● Task description: Look through the material below. Copy each line that contains the string "اليهود".

● Material to process:
::::
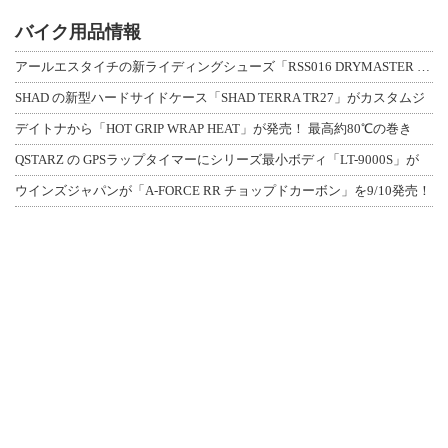
バイク用品情報
アールエスタイチの新ライディングシューズ「RSS016 DRYMASTER スト
SHAD の新型ハードサイドケース「SHAD TERRA TR27」がカスタムジ
デイトナから「HOT GRIP WRAP HEAT」が発売！ 最高約80℃の巻き
QSTARZ の GPSラップタイマーにシリーズ最小ボディ「LT-9000S」が
ウインズジャパンが「A-FORCE RR チョップドカーボン」を9/10発売！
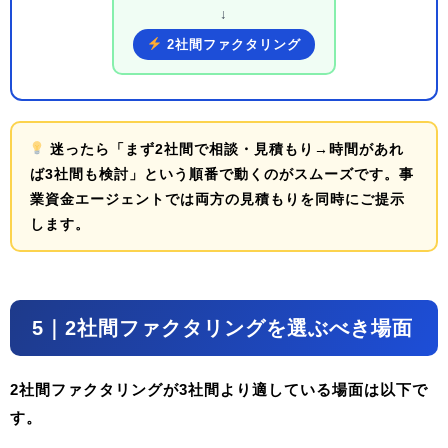
↓
2社間ファクタリング
迷ったら
「まず2社間で相談・見積もり→時間があれ
ば3社間も検討」
という順番で動くのがスムーズです。事
業資金エージェントでは両方の見積もりを同時にご提示
します。
5｜2社間ファクタリングを選ぶべき場面
2社間ファクタリングが3社間より適している場面は以下で
す。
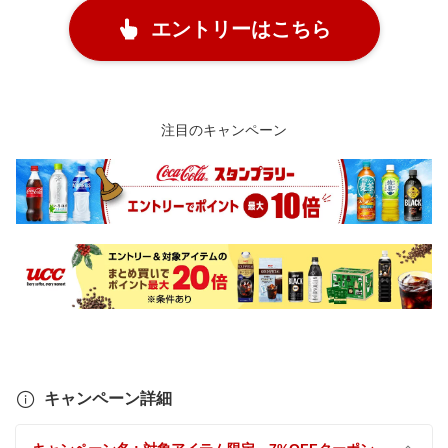
エントリーはこちら
注目のキャンペーン
キャンペーン詳細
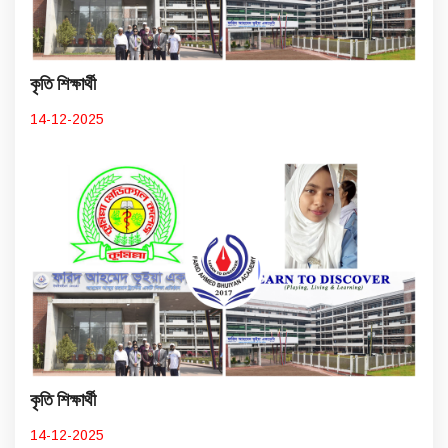
কৃতি শিক্ষার্থী
14-12-2025
কৃতি শিক্ষার্থী
14-12-2025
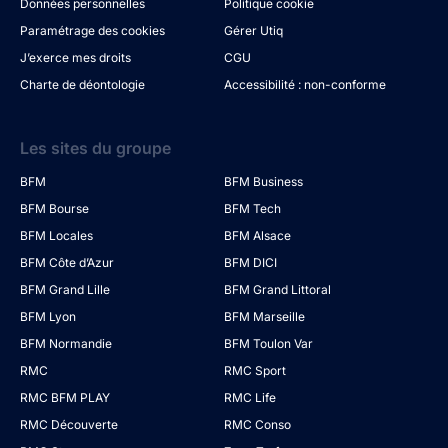
Données personnelles
Politique cookie
Paramétrage des cookies
Gérer Utiq
J’exerce mes droits
CGU
Charte de déontologie
Accessibilité : non-conforme
Les sites du groupe
BFM
BFM Business
BFM Bourse
BFM Tech
BFM Locales
BFM Alsace
BFM Côte d’Azur
BFM DICI
BFM Grand Lille
BFM Grand Littoral
BFM Lyon
BFM Marseille
BFM Normandie
BFM Toulon Var
RMC
RMC Sport
RMC BFM PLAY
RMC Life
RMC Découverte
RMC Conso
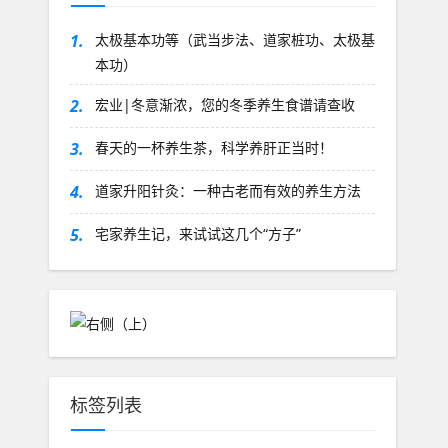
1.
太极基本功等（武当步法、道家桩功、太极基
本功）
2.
宏业|冬意渐浓，您的冬季养生食谱请查收
3.
春天的一杯养生茶，科学养肝正当时！
4.
道家升阳针灸：一种古老而有效的养生方法
5.
宅家养生记，来试试这几个“方子”
标签列表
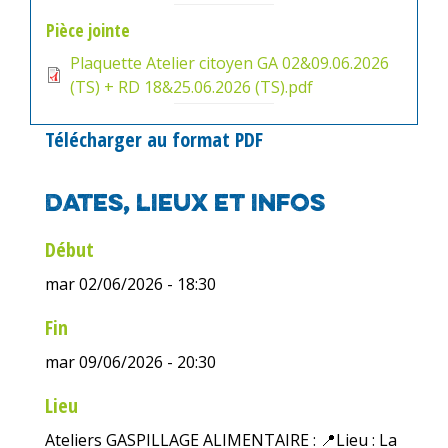
Pièce jointe
Plaquette Atelier citoyen GA 02&09.06.2026
(TS) + RD 18&25.06.2026 (TS).pdf
Télécharger au format PDF
Dates, lieux et infos
Début
mar 02/06/2026 - 18:30
Fin
mar 09/06/2026 - 20:30
Lieu
Ateliers GASPILLAGE ALIMENTAIRE : 📍Lieu : La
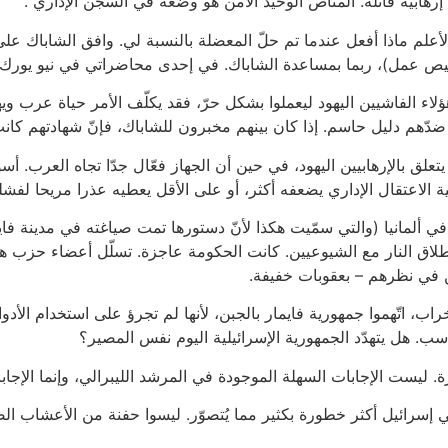
ل إرهابية قاتلة. المناص الوحيد الآمن هو وضعه في السجن الإداري".
أعلم ماذا أفعل عندما تم حلّ المعضلة بالنسبة لي. وافق الشاباك على
يص عمل)، ربما بمساعدة الشاباك. في إحدى محاضراتي في نيو يورك رأ
ء الفاشيين اليهود ليعملوا بشكل حرّ، فقد يكلّف الأمر حياة عرب ويهو
 ضدّهم دليل حاسم. إذا كان بينهم مخبرون للشاباك، فإنّ شهادتهم كا
لق بالإرهابيين اليهود، في حين أن الجهاز فعّال جدّا تجاه العرب. أس
لاعتقال الإداري يضعفه أكثر، أو على الأقل يعطيه عذرا مريحا لفشله 
 ألمانيا (والتي سمّيت هكذا لأنّ دستورها تمت صياغته في مدينة فاي
إطلاق النار مع الشيوعيين. كانت الحكومة عاجزة. تسلّل أعضاء حزب 
ين في نظرهم – بعقوبات خفيفة.
ب، اتّهموا جمهورية فايمار بالجبن، لأنها لم تجرؤ على استخدام الأدوا
ب. هل يتهدّد الجمهورية الإسرائيلية اليوم نفس المصير؟
ليست الإجابات السهلة الموجودة في المرشد الليبرالي، وإنما الإجابا
ي إسرائيل أكثر خطورة بكثير مما يُتصوّر. ليسوا حفنة من الأعشاب الض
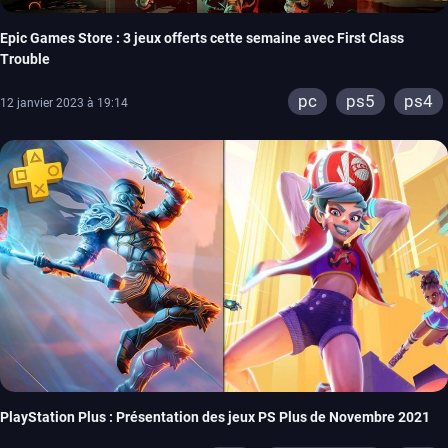
Epic Games Store : 3 jeux offerts cette semaine avec First Class
Trouble
pc
ps5
ps4
12 janvier 2023 à 19:14
PlayStation Plus : Présentation des jeux PS Plus de Novembre 2021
::::
● Output of the exercise:
ء الفاشيين اليهود ليعملوا بشكل حرّ، فقد يكلّف الأمر حياة عرب ويهو
لق بالإرهابيين اليهود، في حين أن الجهاز فعّال جدّا تجاه العرب. أس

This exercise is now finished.